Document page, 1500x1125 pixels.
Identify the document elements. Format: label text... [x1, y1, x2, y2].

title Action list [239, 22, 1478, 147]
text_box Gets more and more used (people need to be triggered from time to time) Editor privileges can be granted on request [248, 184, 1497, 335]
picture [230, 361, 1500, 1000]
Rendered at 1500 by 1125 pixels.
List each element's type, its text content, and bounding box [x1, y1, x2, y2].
--------
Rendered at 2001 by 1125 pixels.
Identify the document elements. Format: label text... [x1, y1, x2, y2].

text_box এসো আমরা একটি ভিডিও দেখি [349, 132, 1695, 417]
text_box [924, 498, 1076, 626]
--------
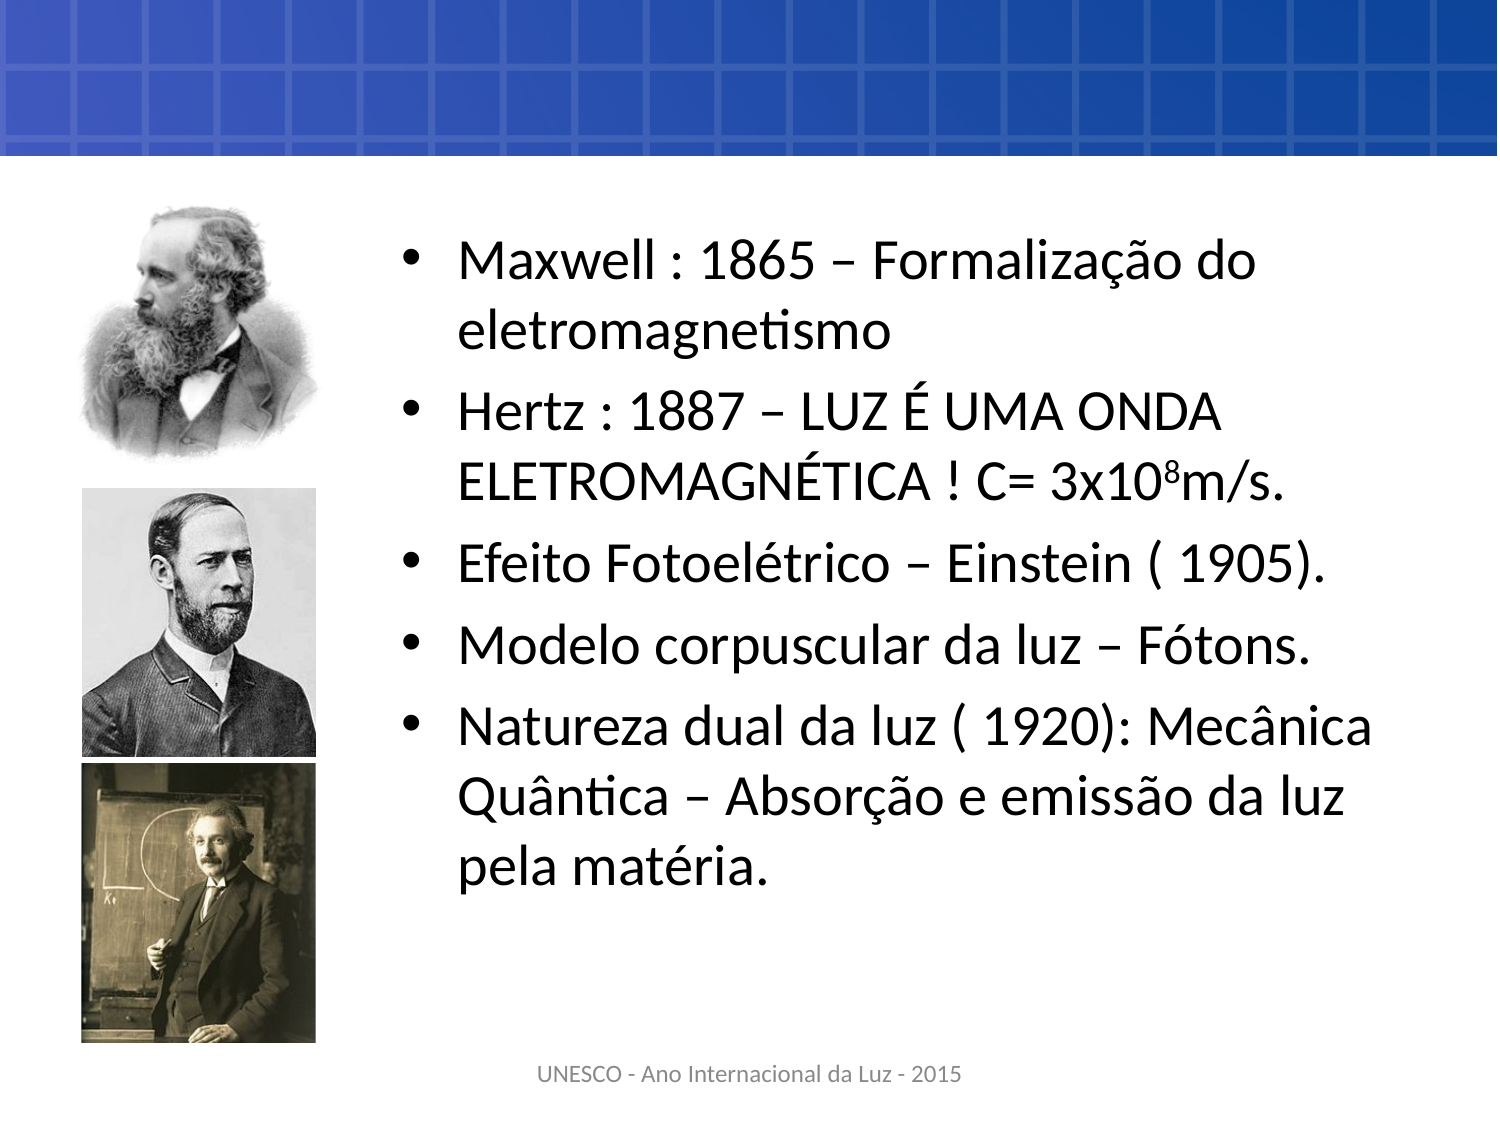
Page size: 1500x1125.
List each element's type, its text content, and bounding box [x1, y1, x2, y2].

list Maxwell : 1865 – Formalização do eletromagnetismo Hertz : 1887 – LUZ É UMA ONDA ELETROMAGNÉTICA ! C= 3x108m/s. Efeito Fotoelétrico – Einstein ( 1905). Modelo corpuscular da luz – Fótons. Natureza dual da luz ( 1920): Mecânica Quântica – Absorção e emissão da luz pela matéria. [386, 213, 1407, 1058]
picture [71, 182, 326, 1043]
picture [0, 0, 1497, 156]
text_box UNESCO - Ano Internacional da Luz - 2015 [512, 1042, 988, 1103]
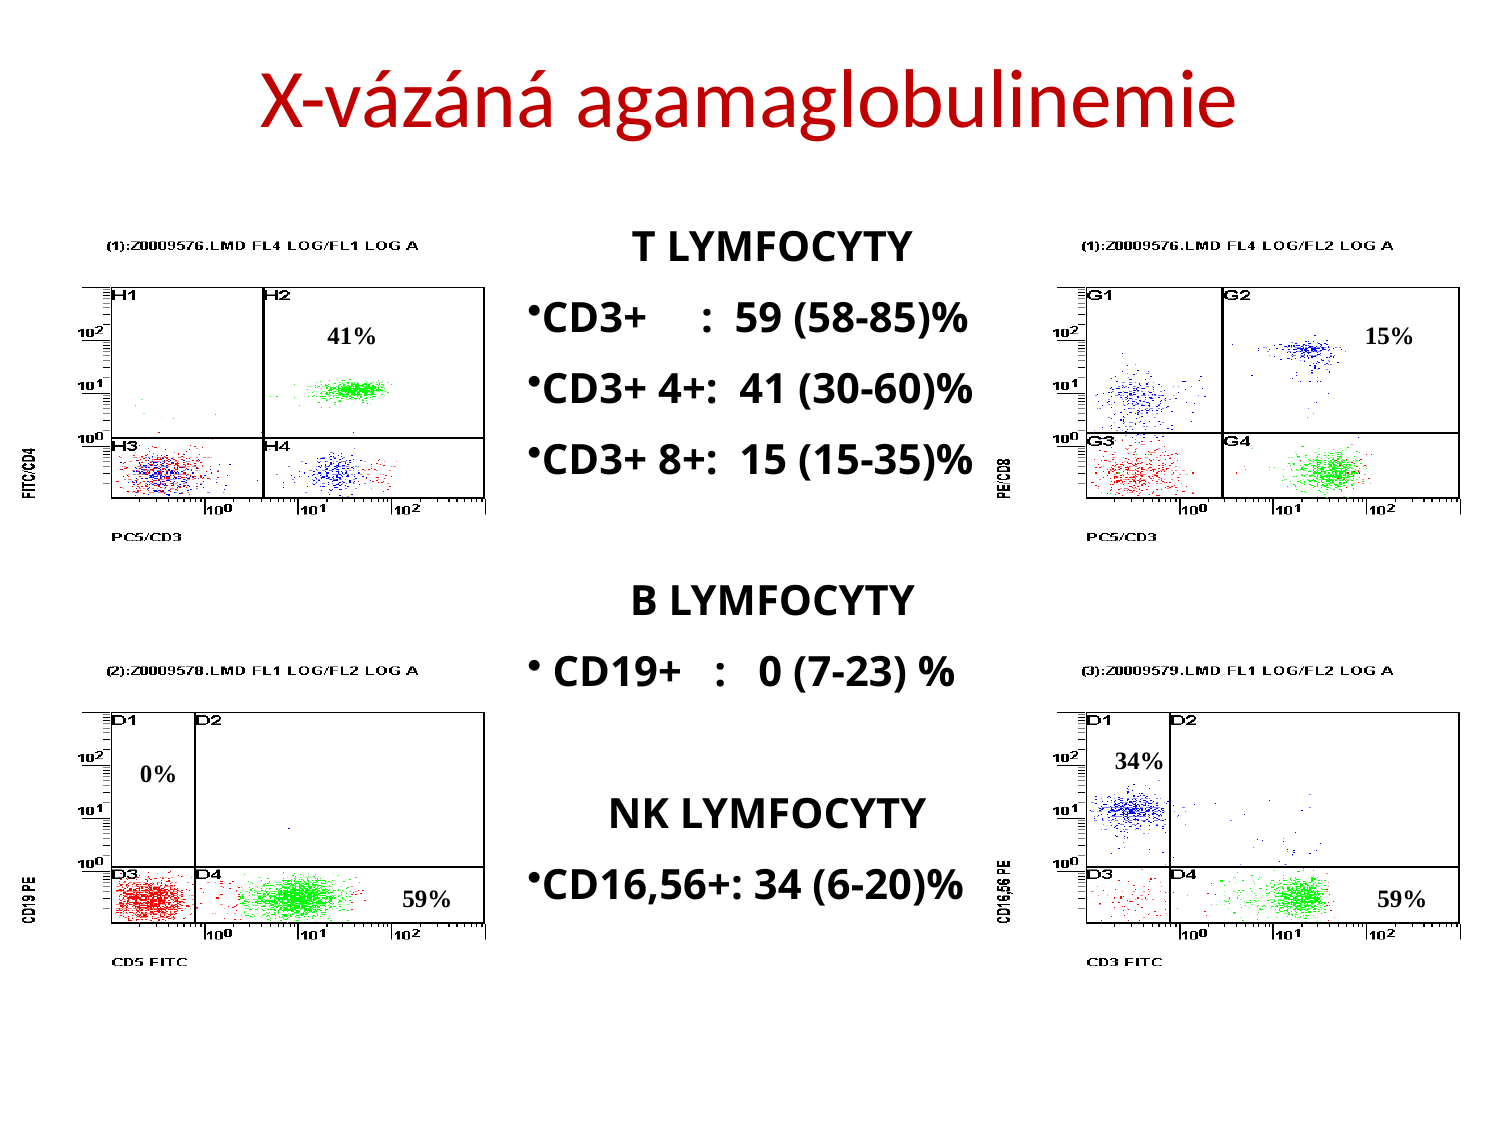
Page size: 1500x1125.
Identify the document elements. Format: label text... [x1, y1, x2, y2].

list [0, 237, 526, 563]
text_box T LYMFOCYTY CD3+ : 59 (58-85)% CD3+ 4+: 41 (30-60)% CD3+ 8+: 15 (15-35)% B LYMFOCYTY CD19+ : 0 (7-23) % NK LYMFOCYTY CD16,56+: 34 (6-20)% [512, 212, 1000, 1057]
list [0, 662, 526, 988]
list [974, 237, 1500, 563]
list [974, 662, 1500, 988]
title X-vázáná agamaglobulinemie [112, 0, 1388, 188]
--------
Job: Establish how many lines of the records contain the string "pixels" and state that number without elaboration.

Exercise output: 3